There is no money-back guarantee prominently advertised. If the tool stops working for your use case mid-subscription, your options are limited to contacting support.

Where LazyApply fits and where it does not

LazyApply makes sense in a narrow scenario: you want to apply to high volumes of roles on LinkedIn or Indeed, you have Easy Apply turned on for most of them, and you are comfortable leaving your computer running for hours at a stretch.

It does not make sense if you want to reach roles posted directly on company career sites. Most serious job seekers end up needing both: a tool for job boards and a way to cover direct-to-ATS applications. LazyApply does not solve the second half of that.

If you are comparing tools that go beyond job boards, it is worth reading how others approach this. JobCopilot and LoopCV both market themselves as auto-apply tools, but the core question is the same: are they submitting to company ATS systems, or just running on job boards?

How it compares to other auto-apply tools

The auto-apply category has several players, and the differences matter more than most reviews admit.

The pattern you will notice across this category: most tools that call themselves 'auto-apply' are running on top of job boards. That is not useless, but it is a narrower version of what the name implies. If you want full coverage, you need a tool that reaches company portals directly. For another angle on that comparison, this breakdown of Massive versus auto-apply tools is useful.

Who should use LazyApply and who should not

Use LazyApply if you are early in your search, want to test high-volume LinkedIn applying without a big upfront cost, and are okay managing the browser-active requirement.

Skip it if your target roles are at companies that post directly to their own careers pages, if you cannot leave a machine running, or if you want to apply across a broader set of sources than LinkedIn and Indeed.

If you are at the point where job-board-only tools feel like they are missing half the market, that frustration is accurate. Direct-to-ATS coverage is a real gap, and the alternatives to Massive article covers how different tools handle it.

Before paying for any auto-apply tool, run a test search for roles in your field and count what percentage have Easy Apply enabled. That number is your realistic daily ceiling with a job-board-only tool like LazyApply.

FAQ

Does LazyApply actually work?

It works for what it does: automating LinkedIn Easy Apply and Indeed Quick Apply. It does not submit applications to company career portals, which limits its coverage significantly for most job searches.

* PROVIDED MATERIAL *
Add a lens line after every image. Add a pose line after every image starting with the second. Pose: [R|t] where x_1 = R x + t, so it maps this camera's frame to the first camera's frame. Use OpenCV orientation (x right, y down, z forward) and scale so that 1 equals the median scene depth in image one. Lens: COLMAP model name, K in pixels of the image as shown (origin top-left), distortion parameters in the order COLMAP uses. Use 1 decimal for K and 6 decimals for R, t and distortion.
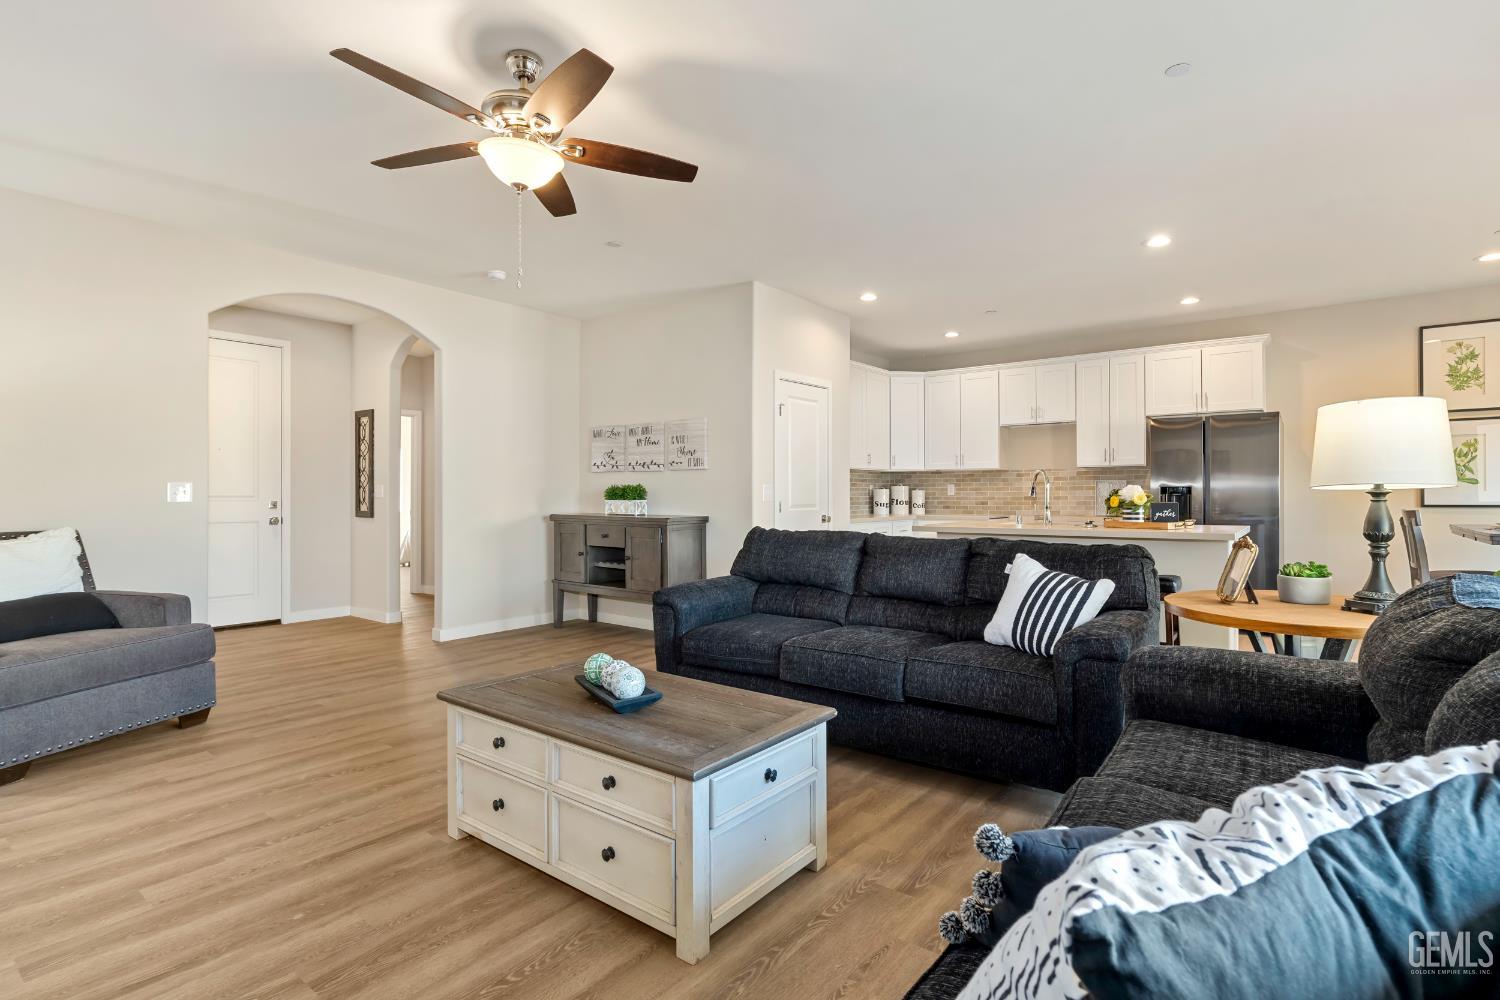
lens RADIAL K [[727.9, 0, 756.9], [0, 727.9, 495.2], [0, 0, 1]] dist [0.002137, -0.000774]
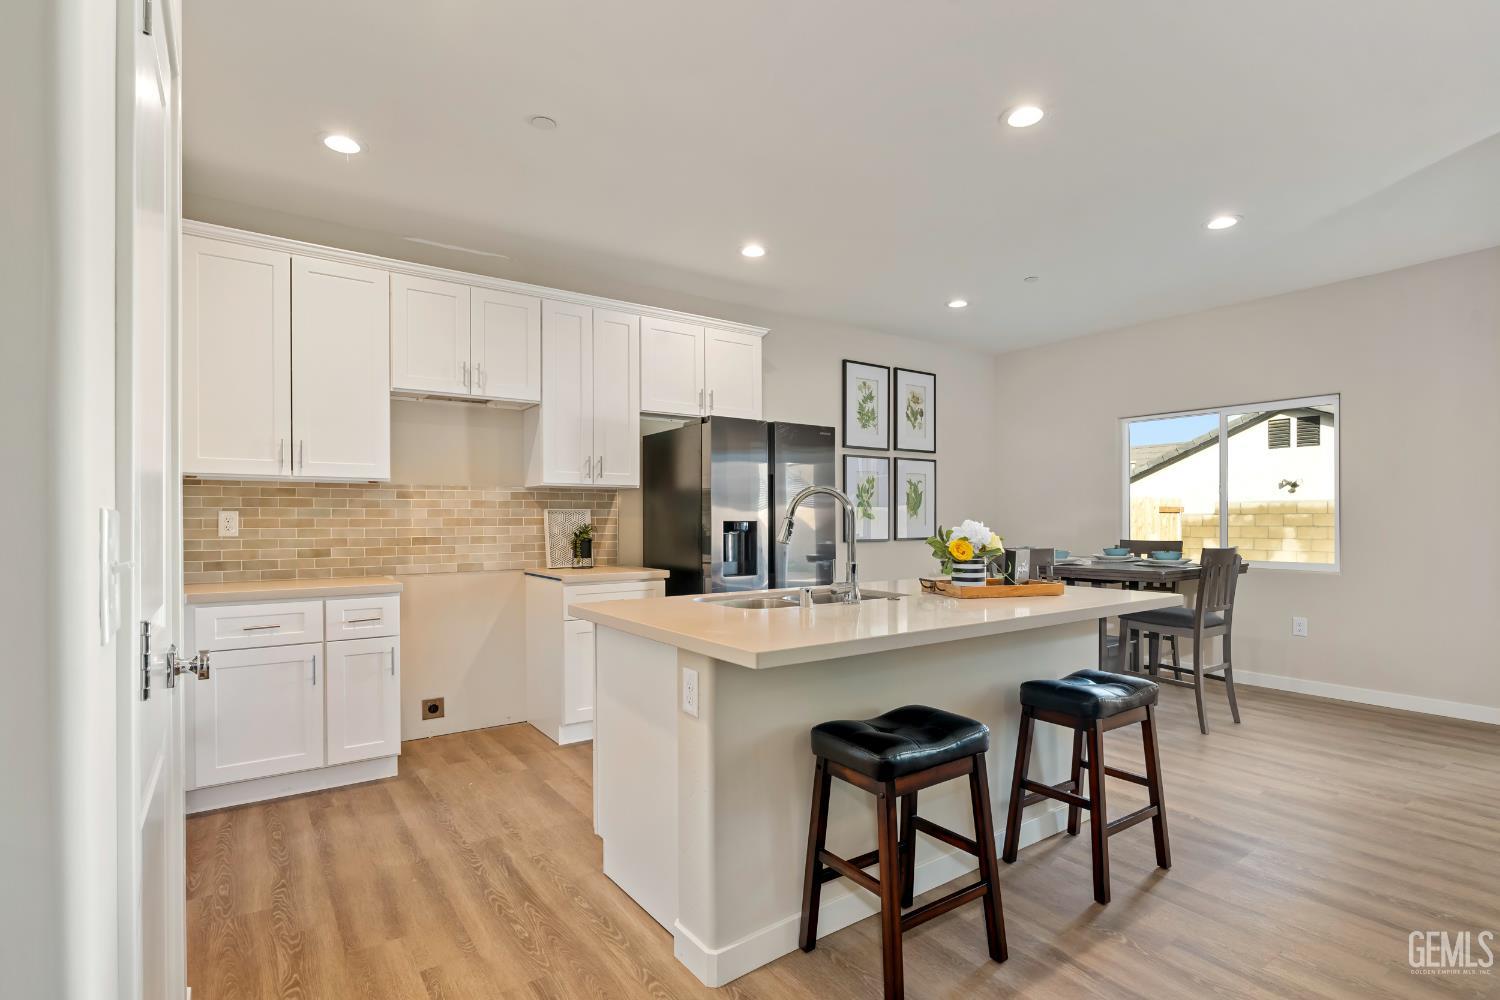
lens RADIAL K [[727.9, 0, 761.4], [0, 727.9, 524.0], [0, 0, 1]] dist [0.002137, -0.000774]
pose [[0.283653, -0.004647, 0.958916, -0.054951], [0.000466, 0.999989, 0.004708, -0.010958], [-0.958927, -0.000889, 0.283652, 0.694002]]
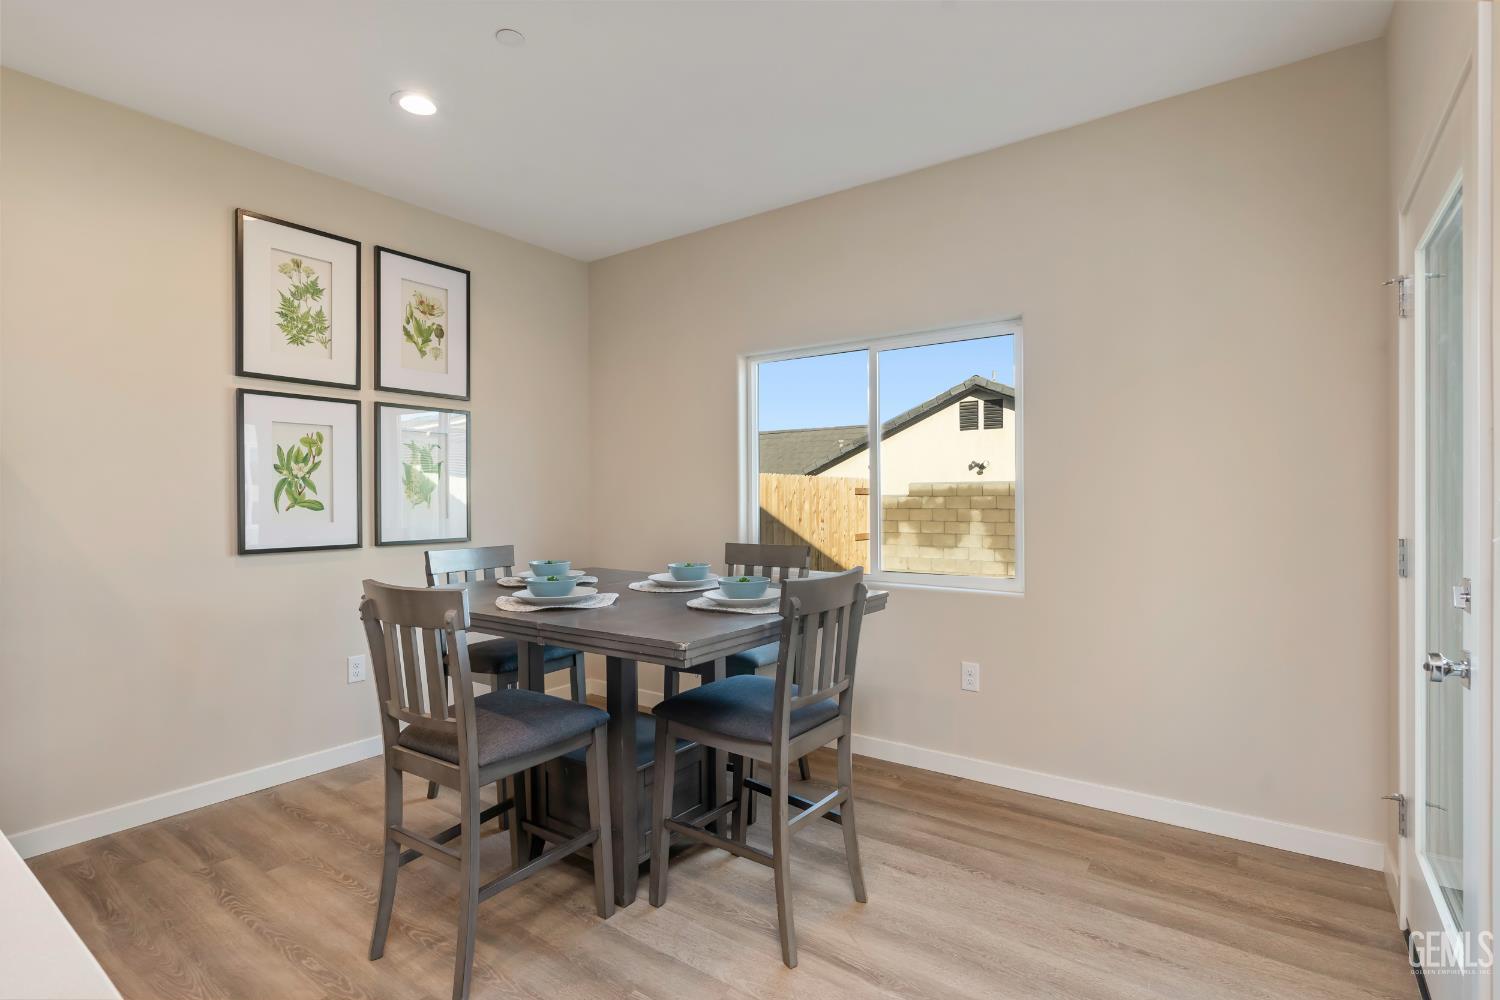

* TASK INSTRUCTIONS *
A – Answer these questions about the LazyApply review, one line each:
(i) If the tool stops working for your use case mid-subscription, what options does the review say you have?
(ii) Which two tools does the review name as also marketing themselves as auto-apply tools?
(iii) Before paying for any auto-apply tool, what does the review suggest you count after running a test search?
B – Extend the LazyApply review, picking up after its last sentence.

* YOUR WRITTEN ANSWERS *
A –
(i) Your options are limited to contacting support.
(ii) JobCopilot and LoopCV.
(iii) The percentage of roles in your field that have Easy Apply enabled.

B –
Is LazyApply safe for my LinkedIn account?

LinkedIn prohibits automated activity in its terms of service. LazyApply uses your browser session to simulate clicks, which reduces detection risk, but accounts can still get flagged or warned, especially at high volumes or during extended runs.

Can I use LazyApply without keeping my computer on?

No. It runs as a Chrome extension in your active browser. If your computer sleeps, your screen locks, or you close the tab, the run stops.

What happens when LazyApply hits a role without Easy Apply?

It skips it. Roles that redirect to an external company careers page are not submitted. They may be logged as 'applied' on some dashboards even though they were not, which is a common complaint.

Is the LazyApply lifetime plan worth it?

Only if the tool stays functional. Past LinkedIn changes have broken the extension temporarily. If you are actively searching for more than a month, the lifetime plan is cheaper than renewing monthly, but it carries the risk of the tool breaking mid-search.

What is the best alternative to LazyApply if I want real ATS submissions?

Look for tools that source listings directly from company ATS platforms rather than scraping job boards, and that submit back to those ATS systems. Most tools in this category still operate at the job board level, so check that claim carefully before paying.

Does LazyApply customize applications or just blast the same resume everywhere?

It uses a single stored resume and profile. There is no per-application customization. You can set a cover letter template, but it sends the same one to every application.